Delivery rooms tend to be noisy and joyful places. Mothers in the midst of childbirth have been known to scream, swear, and growl. Conversely, obstetricians and midwives maintain a calm and instructive tone. Nurses offer encouragement. IVs drip, monitors beep. The obstetrician, having accompanied the mother-to-be through her uncomfortable pregnancy and painful childbirth, finally delivers the prized baby with the customary, "It's a boy" or "It's a girl." The little one gives a lusty cry then the nurse or pediatrician quickly assesses the newborn, performs any necessary resuscitation, and then, when all is stable, places the baby on the scale and completes the delivery room chorus by announcing the weight: "7 pounds 6 ounces."
As a physician, there are few experiences that are as extraordinary as being present at the birth of a baby and serving as part of the noisy team. It is one of the most personal and intimate moments of a family's life and yet one that we as doctors are invited to attend. In sharp contrast to the joyful, noise of the usual delivery room, there are also few experiences as dreaded by physicians as a quiet delivery room. Mothers whose conditions are precarious may require emergency C-sections and general anesthesia which renders them mute and requires their family members to stay in the waiting room. The lungs of very premature babies may be too undeveloped to make a cry. Rarely, when the condition of a mother or baby is dire, nurses and doctors may used hushed tones. And occasionally, a baby may look "funny" to the delivery room staff, silencing their jubilant announcements and necessitating the opinion of a pediatrician.
I have attended many quiet delivery rooms and I always pause outside the door, offering a quick prayer. Most recently, I was called to see an infant whose physical appearance suggested a diagnosis of Trisomy 21 or Down syndrome. Baby Bobby had almond-shaped eyes, a single crease across each of his palms, and an enlarged tongue. The spaces between his toes were also enlarged and the tone of his muscles was low. A definitive diagnosis required an analysis of his chromosomes and would take days. I joined the parents with Bobby bundled in a blanket and began to point out to them the physical features that I recognized. I then recommended that we obtain the chromosome test as well as some other tests. Bobby's parents fought back tears as they listened. His father then looked at me and said, "But he has my eyes."
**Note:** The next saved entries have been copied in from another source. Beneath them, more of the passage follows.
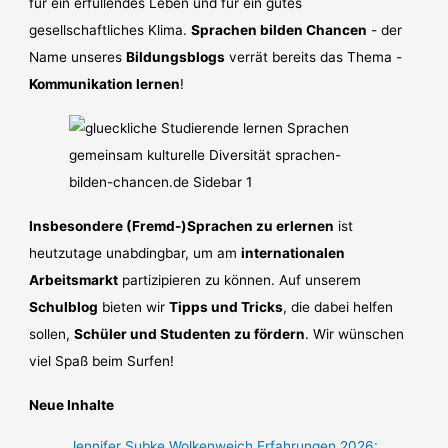
für ein erfüllendes Leben und für ein gutes
gesellschaftliches Klima.
Sprachen bilden Chancen
- der
Name unseres
Bildungsblogs
verrät bereits das Thema -
Kommunikation lernen
!
Insbesondere (Fremd-)Sprachen zu erlernen
ist
heutzutage unabdingbar, um am
internationalen
Arbeitsmarkt
partizipieren zu können. Auf unserem
Schulblog
bieten wir
Tipps und Tricks
, die dabei helfen
sollen,
Schüler und Studenten zu fördern
. Wir wünschen
viel Spaß beim Surfen!
Neue Inhalte
Jennifer Subke Wolkenweich Erfahrungen 2026:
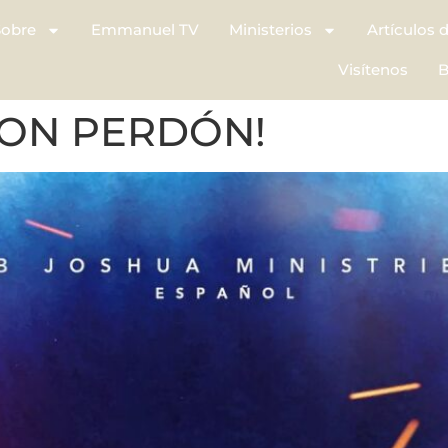
Sobre
Emmanuel TV
Ministerios
Artículos 
Visítenos
B
 CON PERDÓN!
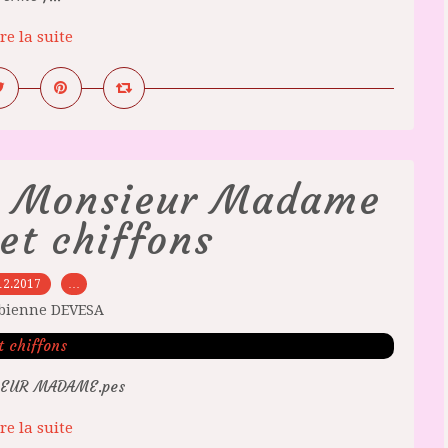
re la suite
it Monsieur Madame
et chiffons
12.2017
…
abienne DEVESA
IEUR MADAME.pes
re la suite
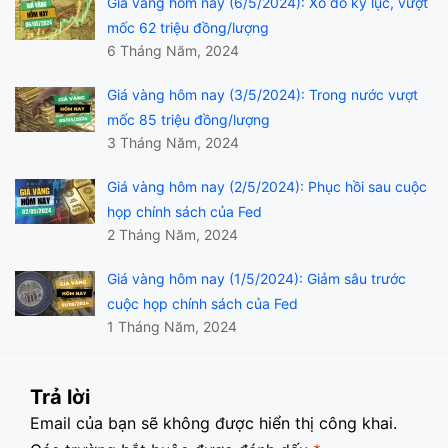
Giá vàng hôm nay (6/5/2024): Xô đổ kỷ lục, vượt
mốc 62 triệu đồng/lượng
6 Tháng Năm, 2024
Giá vàng hôm nay (3/5/2024): Trong nước vượt
mốc 85 triệu đồng/lượng
3 Tháng Năm, 2024
Giá vàng hôm nay (2/5/2024): Phục hồi sau cuộc
họp chính sách của Fed
2 Tháng Năm, 2024
Giá vàng hôm nay (1/5/2024): Giảm sâu trước
cuộc họp chính sách của Fed
1 Tháng Năm, 2024
Trả lời
Email của bạn sẽ không được hiển thị công khai.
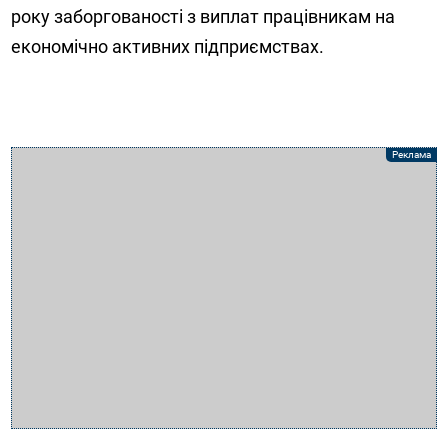
року заборгованості з виплат працівникам на
економічно активних підприємствах.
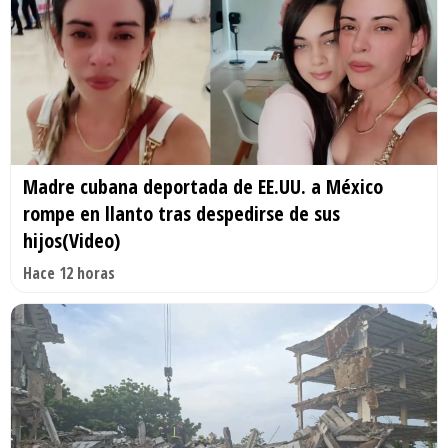
Madre cubana deportada de EE.UU. a México
rompe en llanto tras despedirse de sus
hijos(Video)
Hace 12 horas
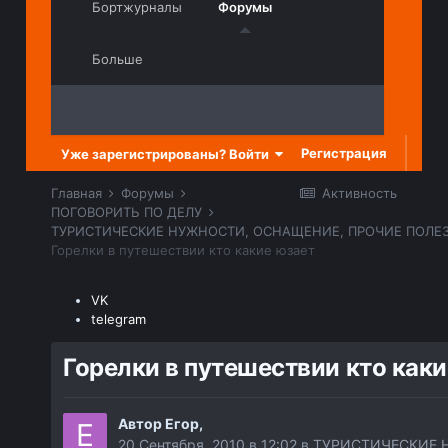
Бортжурналы
Форумы
Больше
Регистрация
Уже зарегистрированы? Войти
Главная
Форумы
Активность
ПОГОВОРИТЬ ПО ДЕЛУ
Горелки в путешествии кто какие юзает
VK
telegram
Горелки в путешествии кто каки
Автор
Егор
,
20 Сентября, 2010 в 12:02
в
ТУРИСТИЧЕСКИЕ 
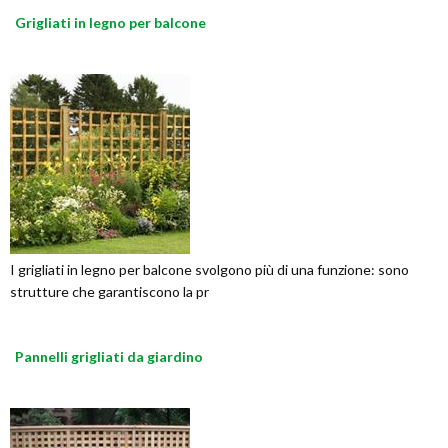
Grigliati in legno per balcone
I grigliati in legno per balcone svolgono più di una funzione: sono
strutture che garantiscono la pr
Pannelli grigliati da giardino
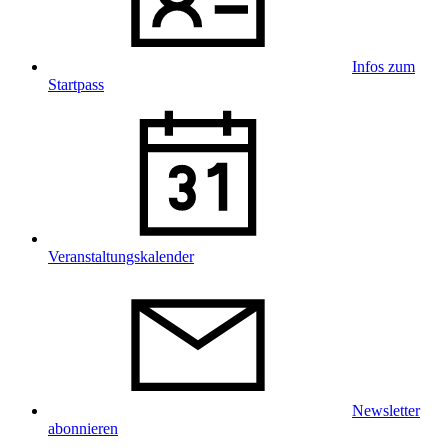
Infos zum
Startpass
Veranstaltungskalender
Newsletter
abonnieren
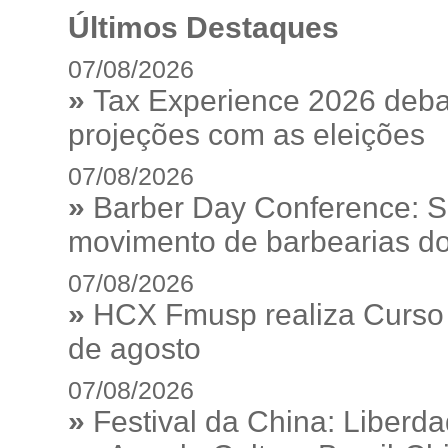
Últimos Destaques
07/08/2026
»
Tax Experience 2026 debat
projeções com as eleições
07/08/2026
»
Barber Day Conference: S
movimento de barbearias do
07/08/2026
»
HCX Fmusp realiza Curso I
de agosto
07/08/2026
»
Festival da China: Liberd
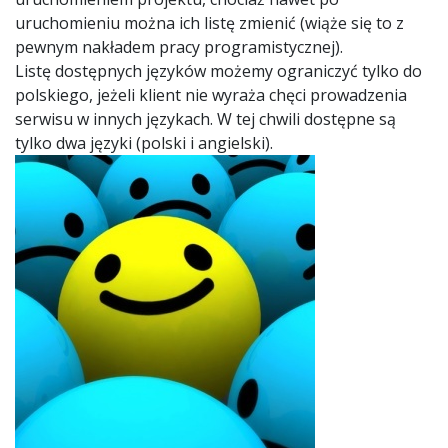
uruchomieniu można ich listę zmienić (wiąże się to z
pewnym nakładem pracy programistycznej).
Listę dostępnych języków możemy ograniczyć tylko do
polskiego, jeżeli klient nie wyraża chęci prowadzenia
serwisu w innych językach. W tej chwili dostępne są
tylko dwa języki (polski i angielski).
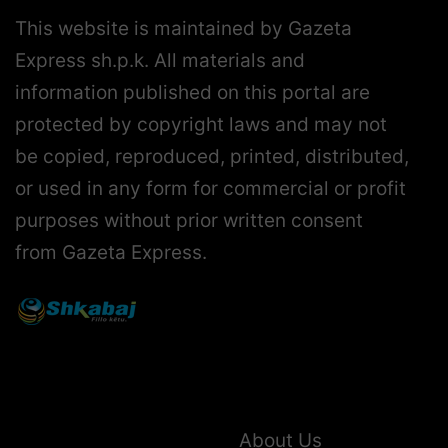
This website is maintained by Gazeta
Express sh.p.k. All materials and
information published on this portal are
protected by copyright laws and may not
be copied, reproduced, printed, distributed,
or used in any form for commercial or profit
purposes without prior written consent
from Gazeta Express.
About Us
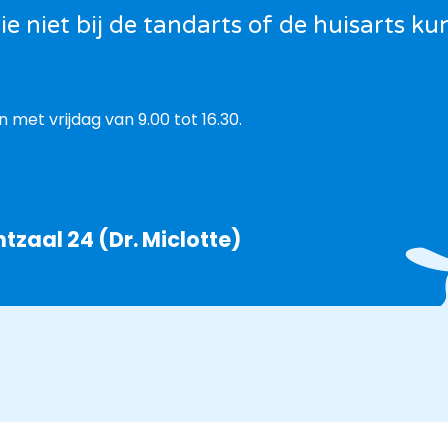
 niet bij de tandarts of de huisarts k
met vrijdag van 9.00 tot 16.30.
tzaal 24 (Dr. Miclotte)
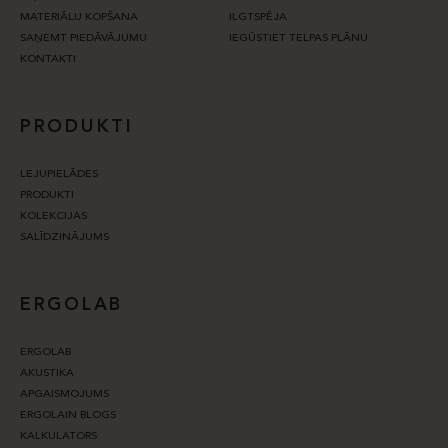
MATERIĀLU KOPŠANA
ILGTSPĒJA
SAŅEMT PIEDĀVĀJUMU
IEGŪSTIET TELPAS PLĀNU
KONTAKTI
PRODUKTI
LEJUPIELĀDES
PRODUKTI
KOLEKCIJAS
SALĪDZINĀJUMS
ERGOLAB
ERGOLAB
AKUSTIKA
APGAISMOJUMS
ERGOLAIN BLOGS
KALKULATORS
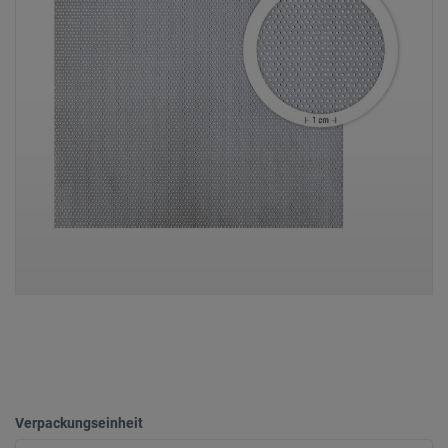
Verpackungseinheit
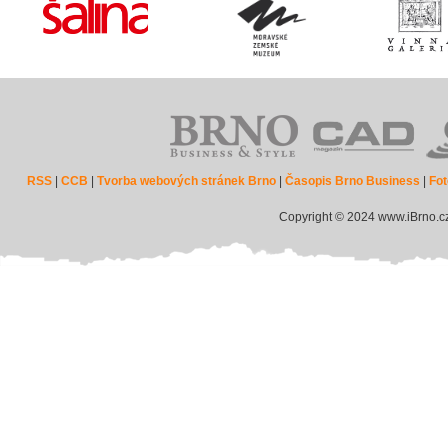
RSS
|
CCB
|
Tvorba webových stránek Brno
|
Časopis Brno Business
|
Fot
Copyright © 2024 www.iBrno.c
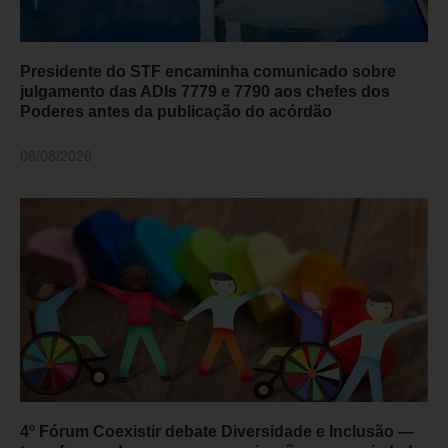
Presidente do STF encaminha comunicado sobre
julgamento das ADIs 7779 e 7790 aos chefes dos
Poderes antes da publicação do acórdão
08/08/2026
4º Fórum Coexistir debate Diversidade e Inclusão —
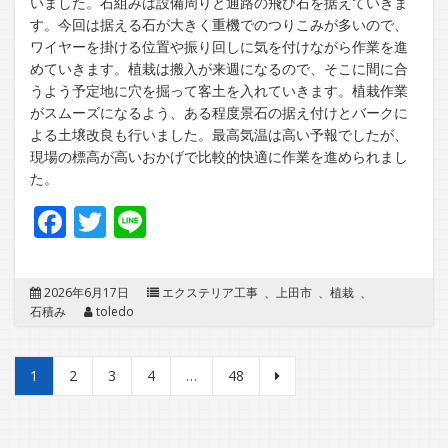
いました。石組みは設備周りと通路の飛び石を据えていきま
す。今回は据える石が大きく重機でのつりこみが多いので、
ワイヤーを掛ける位置や振り回しに気を付けながら作業を進
めていきます。植栽は搬入が来週になるので、そこに間に合
うよう予定地に穴を掘って客土を入れていきます。植栽作業
がスムーズになるよう、ある程度景石の据え付けとバークに
よる土壌改良も行いました。最高気温は高い予報でしたが、
現場の標高が高いおかげで比較的快適に作業を進められまし
た。
Facebook
Twitter
Line
2026年6月17日
エクステリア工事
、
上田市
、
植栽
、
石積み
toledo
投
1
2
3
4
…
48
稿
の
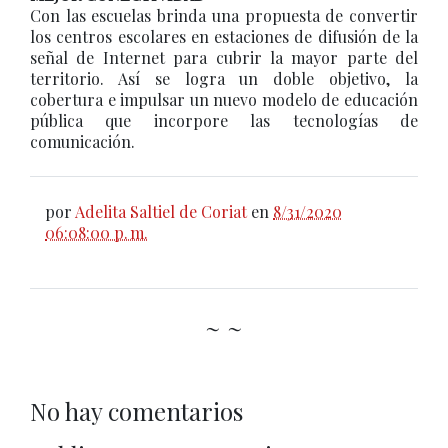
Con las escuelas brinda una propuesta de convertir
los centros escolares en estaciones de difusión de la
señal de Internet para cubrir la mayor parte del
territorio. Así se logra un doble objetivo, la
cobertura e impulsar un nuevo modelo de educación
pública que incorpore las tecnologías de
comunicación.
por
Adelita Saltiel de Coriat
en
8/31/2020
06:08:00 p. m.
~ ~
No hay comentarios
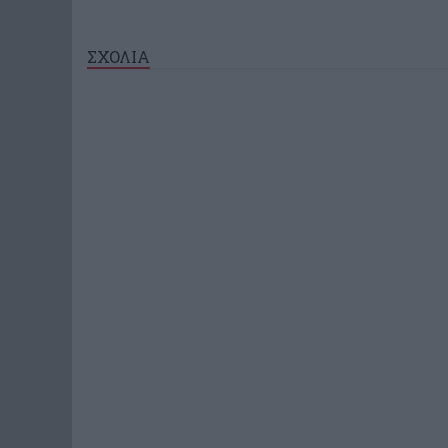
ΣΧΟΛΙΑ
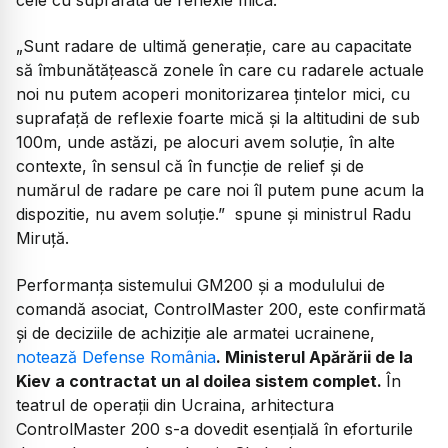
cele cu suprafata de reflexie mica.”
„Sunt radare de ultimă generație, care au capacitate
să îmbunătățească zonele în care cu radarele actuale
noi nu putem acoperi monitorizarea țintelor mici, cu
suprafață de reflexie foarte mică și la altitudini de sub
100m, unde astăzi, pe alocuri avem soluție, în alte
contexte, în sensul că în funcție de relief și de
numărul de radare pe care noi îl putem pune acum la
dispozitie, nu avem soluție.” spune și ministrul Radu
Miruță.
Performanța sistemului GM200 și a modulului de
comandă asociat, ControlMaster 200, este confirmată
și de deciziile de achiziție ale armatei ucrainene,
notează Defense România
. Ministerul Apărării de la
Kiev a contractat un al doilea sistem complet.
În
teatrul de operații din Ucraina, arhitectura
ControlMaster 200 s-a dovedit esențială în eforturile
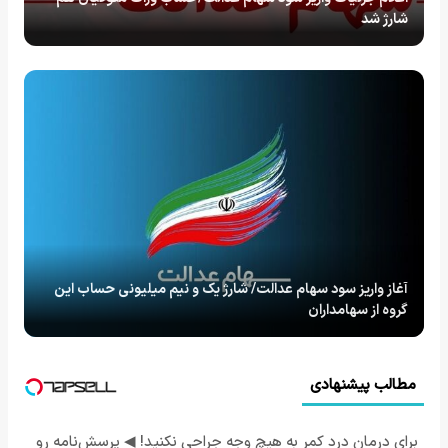
شارژ شد
آغاز واریز سود سهام عدالت/ شارژ یک و نیم میلیونی حساب این
گروه از سهامداران
مطالب پیشنهادی
برای درمان درد کمر به هیچ وجه جراحی نکنید! ◀ پرسش‌نامه رو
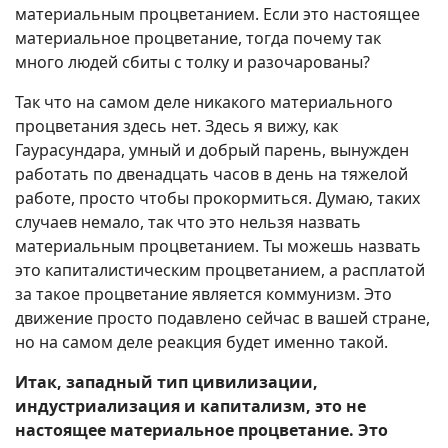
материальным процветанием. Если это настоящее
материальное процветание, тогда почему так
много людей сбиты с толку и разочарованы?
Так что на самом деле никакого материального
процветания здесь нет. Здесь я вижу, как
Гаурасундара, умный и добрый парень, вынужден
работать по двенадцать часов в день на тяжелой
работе, просто чтобы прокормиться. Думаю, таких
случаев немало, так что это нельзя назвать
материальным процветанием. Ты можешь назвать
это капиталистическим процветанием, а расплатой
за такое процветание является коммунизм. Это
движение просто подавлено сейчас в вашей стране,
но на самом деле реакция будет именно такой.
Итак, западный тип цивилизации,
индустриализация и капитализм, это не
настоящее материальное процветание. Это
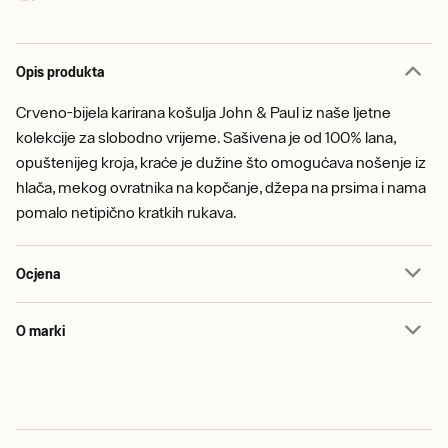
Opis produkta
Crveno-bijela karirana košulja John & Paul iz naše ljetne
kolekcije za slobodno vrijeme. Sašivena je od 100% lana,
opuštenijeg kroja, kraće je dužine što omogućava nošenje iz
hlača, mekog ovratnika na kopčanje, džepa na prsima i nama
pomalo netipično kratkih rukava.
Ocjena
O marki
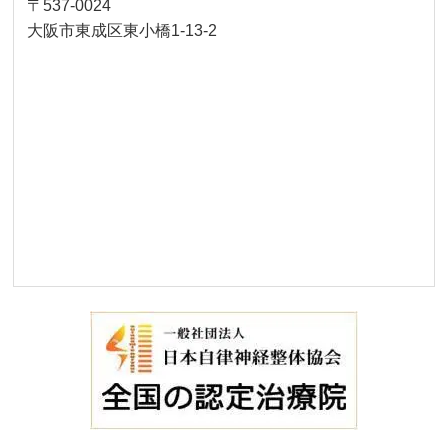
〒537-0024
大阪市東成区東小橋1-13-2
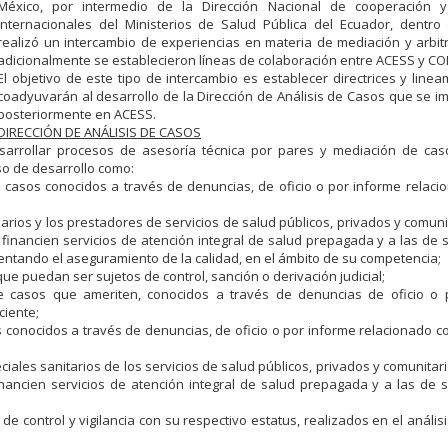
México, por intermedio de la Dirección Nacional de cooperación y
internacionales del Ministerios de Salud Pública del Ecuador, dentro
realizó un intercambio de experiencias en materia de mediación y arbit
adicionalmente se establecieron líneas de colaboración entre ACESS y C
El objetivo de este tipo de intercambio es establecer directrices y line
coadyuvarán al desarrollo de la Dirección de Análisis de Casos que se 
posteriormente en ACESS.
DIRECCIÓN DE ANÁLISIS DE CASOS
sarrollar procesos de asesoría técnica por pares y mediación de cas
o de desarrollo como:
de casos conocidos a través de denuncias, de oficio o por informe relaci
uarios y los prestadores de servicios de salud públicos, privados y comuni
 financien servicios de atención integral de salud prepagada y a las de
entando el aseguramiento de la calidad, en el ámbito de su competencia;
e puedan ser sujetos de control, sanción o derivación judicial;
e casos que ameriten, conocidos a través de denuncias de oficio o 
ciente;
os conocidos a través de denuncias, de oficio o por informe relacionado co
iales sanitarios de los servicios de salud públicos, privados y comunitari
inancien servicios de atención integral de salud prepagada y a las de
 control y vigilancia con su respectivo estatus, realizados en el análisi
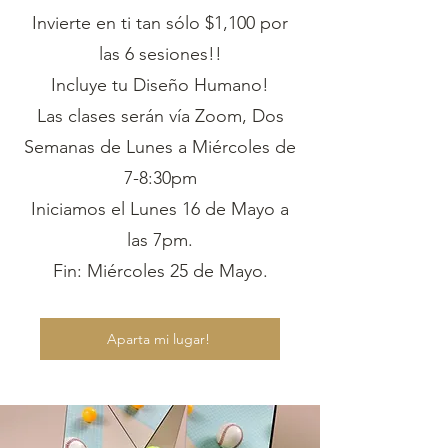
Invierte en ti tan sólo $1,100 por
las 6 sesiones!!
Incluye tu Diseño Humano!
Las clases serán vía Zoom, Dos
Semanas de Lunes a Miércoles de
7-8:30pm
Iniciamos el Lunes 16 de Mayo a
las 7pm.
Fin: Miércoles 25 de Mayo.
Aparta mi lugar!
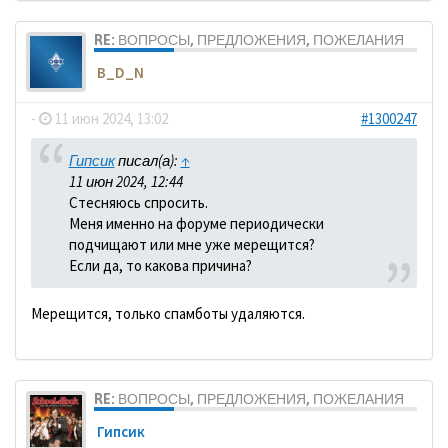
RE: ВОПРОСЫ, ПРЕДЛОЖЕНИЯ, ПОЖЕЛАНИЯ
B_D_N
-
11 июн 2024, 13:02
#1300247
Гипсик
писал(а):
↑
11 июн 2024, 12:44
Стесняюсь спросить.
Меня именно на форуме периодически
подчищают или мне уже мерещится?
Если да, то какова причина?
Мерещится, только спамботы удаляются.
RE: ВОПРОСЫ, ПРЕДЛОЖЕНИЯ, ПОЖЕЛАНИЯ
Гипсик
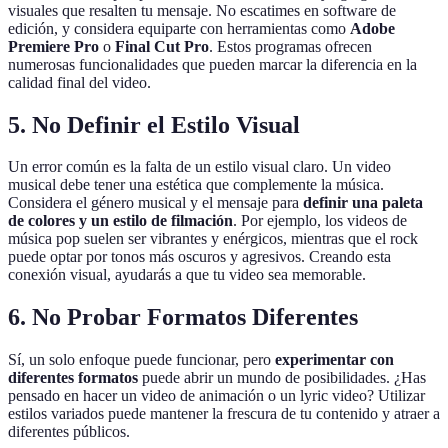
visuales que resalten tu mensaje. No escatimes en software de
edición, y considera equiparte con herramientas como
Adobe
Premiere Pro
o
Final Cut Pro
. Estos programas ofrecen
numerosas funcionalidades que pueden marcar la diferencia en la
calidad final del video.
5. No Definir el Estilo Visual
Un error común es la falta de un estilo visual claro. Un video
musical debe tener una estética que complemente la música.
Considera el género musical y el mensaje para
definir una paleta
de colores y un estilo de filmación
. Por ejemplo, los videos de
música pop suelen ser vibrantes y enérgicos, mientras que el rock
puede optar por tonos más oscuros y agresivos. Creando esta
conexión visual, ayudarás a que tu video sea memorable.
6. No Probar Formatos Diferentes
Sí, un solo enfoque puede funcionar, pero
experimentar con
diferentes formatos
puede abrir un mundo de posibilidades. ¿Has
pensado en hacer un video de animación o un lyric video? Utilizar
estilos variados puede mantener la frescura de tu contenido y atraer a
diferentes públicos.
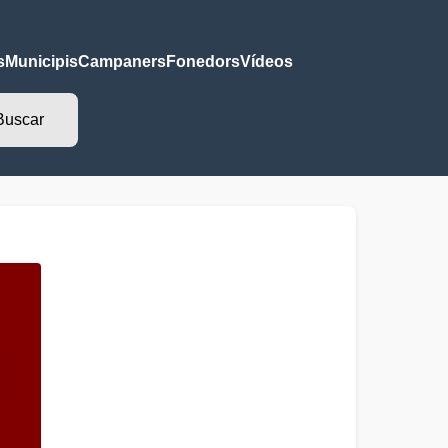
s
Municipis
Campaners
Fonedors
Vídeos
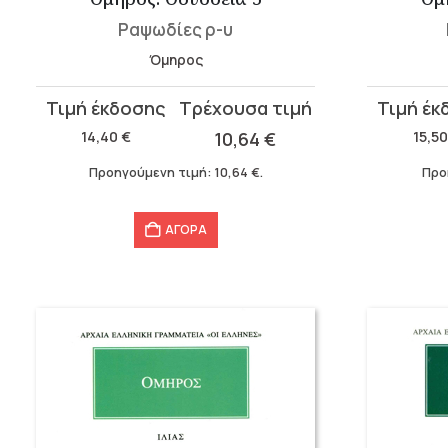
Ραψωδίες ρ-υ
Όμηρος
Original
Η
Original
Η
price
τρέχουσα
price
τρέχουσ
14,40
€
10,64
€
15,5
was:
τιμή
was:
τιμή
Προηγούμενη τιμή:
10,64
€
.
Προ
14,40 €.
είναι:
15,50 €.
είναι:
10,64 €.
11,52 €.
ΑΓΟΡΑ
The power of chromosomes always gives me pause. Parents of newborns often point out to me that their baby has her mother's nose or his father's ears. We are so eager to make that physical connection that binds us to our children. Yet in patients with Down syndrome, a genetic condition that results from the presence of all or part of an extra 21st chromosome, they share more physical features with other children who have Down syndrome than with their family members. I don't know why this angers me so much. Obviously, chromosomal material determines our appearances, but I have always found it terribly unfair that children with genetic syndromes resemble each other more than their siblings.
In fact, prior to genetic testing, the diagnosis of genetic disorders was almost exclusively based on appearance. While in medical school, I was instructed on how to look up genetic syndromes in Smith's Book of Recognizable Patterns of Human Deformity, a tome which still sits in Neonatal Intensive Care Units for aiding in visual diagnosis. So many disease states a re invisible to the onlooker. An infant born with a liver disease or heart disease may require extensive surgery, a premature baby may spend months in a neonatal intensive care unit and have lifelong medical and developmental disabilities, but they don't stand out in the kindergarten class photograph.
Sally, another one of my patients with Trisomy 21, is a particularly eloquent teenager despite her learning disabilities. She asked me to speak to her middle school because so many of her classmates were worried that they might "catch" her Down syndrome. I was happy to oblige and she sat at the back of the auditorium during my talk. Afterward, I asked her how she felt about the students' questions. She replied, "I'm happy that they know there's a reason why I'm not so smart. Lots of other kids aren't smart but you can't tell from looking at them."
Sally's wisdom has stayed with me. When I am on rounds in the nurseries in the hospital, assessing newborns for any abnormalities, I often wonder how their lives will develop. Am I listening to the heart of a future cardiologist? Am I checking the hips of a future long distance runner? As they lie bundled in their bassinettes with perfect eyes and toes, I wonder will their futures be as flawless or will they someday have to wear their imperfections on the outside for everyone to see?